Comparison of viral infection in healthcare-associated pneumonia (HCAP) and community-acquired pneumonia (CAP).
PLoS One. 2018;13(2):e0192893
Authors: Kim ES, Park KU, Lee SH, Lee YJ, Park JS, Cho YJ, Yoon HI, Lee CT, Lee JH
BACKGROUND: Although viruses are known to be the second most common etiological factor in community-acquired pneumonia (CAP), the respiratory viral profile of the patients with healthcare-associated pneumonia (HCAP) has not yet been elucidated. We investigated the prevalence and the clinical impact of respiratory virus infection in adult patients with HCAP.
METHODS: Patients admitted with HCAP or CAP, between January and December 2016, to a tertiary referral hospital in Korea, were prospectively enrolled, and virus identification was performed using reverse-transcription polymerase chain reaction (RT-PCR).

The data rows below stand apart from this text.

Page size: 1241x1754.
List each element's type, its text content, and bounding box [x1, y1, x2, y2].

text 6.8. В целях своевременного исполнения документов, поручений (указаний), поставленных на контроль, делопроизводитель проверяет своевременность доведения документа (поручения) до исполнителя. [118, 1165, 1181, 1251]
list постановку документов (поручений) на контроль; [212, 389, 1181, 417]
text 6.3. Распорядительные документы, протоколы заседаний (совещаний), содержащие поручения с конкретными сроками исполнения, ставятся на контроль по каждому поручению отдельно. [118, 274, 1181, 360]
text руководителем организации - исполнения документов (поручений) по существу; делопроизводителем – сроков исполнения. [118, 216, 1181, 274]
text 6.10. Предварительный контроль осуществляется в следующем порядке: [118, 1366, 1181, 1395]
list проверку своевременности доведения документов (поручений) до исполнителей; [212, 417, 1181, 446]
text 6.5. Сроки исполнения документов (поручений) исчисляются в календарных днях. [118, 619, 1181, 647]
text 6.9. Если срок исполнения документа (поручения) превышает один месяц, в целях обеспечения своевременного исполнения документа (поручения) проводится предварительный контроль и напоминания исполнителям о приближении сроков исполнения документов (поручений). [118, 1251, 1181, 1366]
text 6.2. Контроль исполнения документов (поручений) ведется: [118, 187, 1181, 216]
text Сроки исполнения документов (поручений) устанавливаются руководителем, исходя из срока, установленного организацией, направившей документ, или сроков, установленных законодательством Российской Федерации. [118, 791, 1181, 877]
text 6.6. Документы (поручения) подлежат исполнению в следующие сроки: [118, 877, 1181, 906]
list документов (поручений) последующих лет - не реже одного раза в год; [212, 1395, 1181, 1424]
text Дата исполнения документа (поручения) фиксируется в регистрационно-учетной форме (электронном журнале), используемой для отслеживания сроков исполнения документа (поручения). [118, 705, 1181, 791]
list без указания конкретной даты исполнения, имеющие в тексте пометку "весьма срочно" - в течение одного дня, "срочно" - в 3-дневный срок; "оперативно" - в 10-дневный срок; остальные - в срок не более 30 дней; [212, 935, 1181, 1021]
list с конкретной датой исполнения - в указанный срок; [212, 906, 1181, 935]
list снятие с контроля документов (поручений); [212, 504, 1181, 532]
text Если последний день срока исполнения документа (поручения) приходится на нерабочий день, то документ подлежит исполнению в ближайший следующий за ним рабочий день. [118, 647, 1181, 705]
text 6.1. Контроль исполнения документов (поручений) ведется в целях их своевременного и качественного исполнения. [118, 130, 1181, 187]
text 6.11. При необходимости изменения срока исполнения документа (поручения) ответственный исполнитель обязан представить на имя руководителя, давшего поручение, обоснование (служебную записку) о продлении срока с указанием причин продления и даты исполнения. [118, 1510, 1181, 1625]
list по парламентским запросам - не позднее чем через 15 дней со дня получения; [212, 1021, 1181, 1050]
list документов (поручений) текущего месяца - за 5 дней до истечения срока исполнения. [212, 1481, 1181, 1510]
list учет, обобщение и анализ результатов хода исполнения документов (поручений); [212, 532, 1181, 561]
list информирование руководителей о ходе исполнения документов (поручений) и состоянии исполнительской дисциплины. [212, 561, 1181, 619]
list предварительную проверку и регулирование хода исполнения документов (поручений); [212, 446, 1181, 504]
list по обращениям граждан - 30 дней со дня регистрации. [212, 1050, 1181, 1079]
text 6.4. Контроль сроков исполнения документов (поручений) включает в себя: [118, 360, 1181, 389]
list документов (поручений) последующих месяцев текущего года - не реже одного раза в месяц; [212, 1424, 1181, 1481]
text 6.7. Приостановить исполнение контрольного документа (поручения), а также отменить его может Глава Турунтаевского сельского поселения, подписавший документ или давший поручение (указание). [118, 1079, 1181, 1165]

RESULTS: Among 452 enrolled patients (224 with HCAP, 228 with CAP), samples for respiratory viruses were collected from sputum or endotracheal aspirate in 430 (95.1%) patients and from nasopharyngeal specimens in 22 (4.9%) patients. Eighty-seven (19.2%) patients had a viral infection, and the proportion of those with viral infection was significantly lower in the HCAP than in the CAP group (13.8% vs 24.6%, p = 0.004). In both the HCAP and CAP groups, influenza A was the most common respiratory virus, followed by entero-rhinovirus. The seasonal distributions of respiratory viruses were also similar in both groups. In the HCAP group, the viral infection resulted in a similar length of hospital stay and in-hospital mortality as viral-bacterial coinfection and bacterial infection, and the CAP group showed similar results.
CONCLUSIONS: The prevalence of viral infection in patients with HCAP was lower than that in patients with CAP, and resulted in a similar prognosis as viral-bacterial coinfection or bacterial infection.